- Publication date
- 2005-05-20 18:00:00
- saz, baglama, drone, droning, acoustic, atmospheric, folk, free psych-folk, free psychfolk, free psych folk, freeform, improv, improvisation, improvisational, improvisatory, improvised, improvising, jam, jamming, lofi, lo-fi, organic, other, psychedelia, psychedelic, psychfolk, psych-folk, space, spacey, spontaneous, modal, Celtic, Ireland, Irish, Irish trad, Irish traditional, traditional Irish, trees, treeplanting, environmental, Hothouse Flowers, didg, didge, didgeridu, didgeridoo, Hawkwind, traditional, Paddyrasta, Kerry, Offaly, Dublin,
A collection of recordings from the 1997 "Treewalk", an unaffiliated project involving a floating group of individuals walking around Ireland visiting schools, planting trees, playing music, etc.
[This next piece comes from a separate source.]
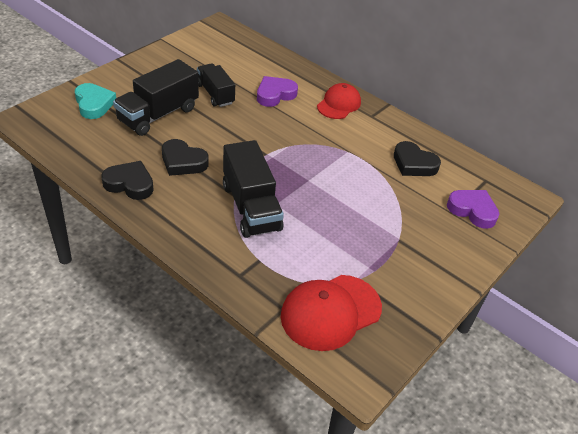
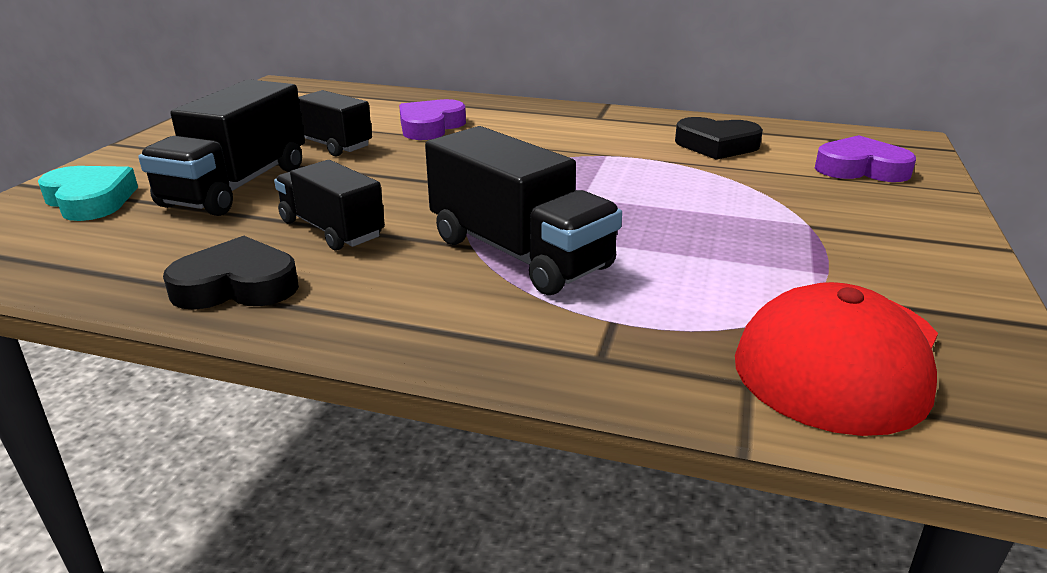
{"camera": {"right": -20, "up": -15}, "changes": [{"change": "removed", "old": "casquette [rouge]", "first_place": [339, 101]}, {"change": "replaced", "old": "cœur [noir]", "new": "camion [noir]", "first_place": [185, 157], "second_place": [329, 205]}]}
Tracks 1-3 and 13 were taken from an interview done on Radio Kerry in Tralee on Valentine's Day. That was Inge's birthday. Thomas, the wandering Jamaican who we lost in Limerick, can be heard proclaiming "Yeah!" at the end of the first track. "Give Trees a Chance", it was decided shortly after this, was too dirge-like, and it got reborn as a ska version by Brian, which went down brilliantly with the schoolkids. It was a typically mundane local radio interview, so John and Brian saying various little bits of inspiration have been lifted out and dubbed over the music to give a feel for what the Treewalkers were trying to do by going on the radio. This was recovered from a crude tape recorded off the radio by Dave and Lynn in their wagon back at camp (Eoin's place, not far from Killarney). That's Saul playing the violin - he came along for the first few days. Nik or Gareth (or both) is playing the didgeridoo.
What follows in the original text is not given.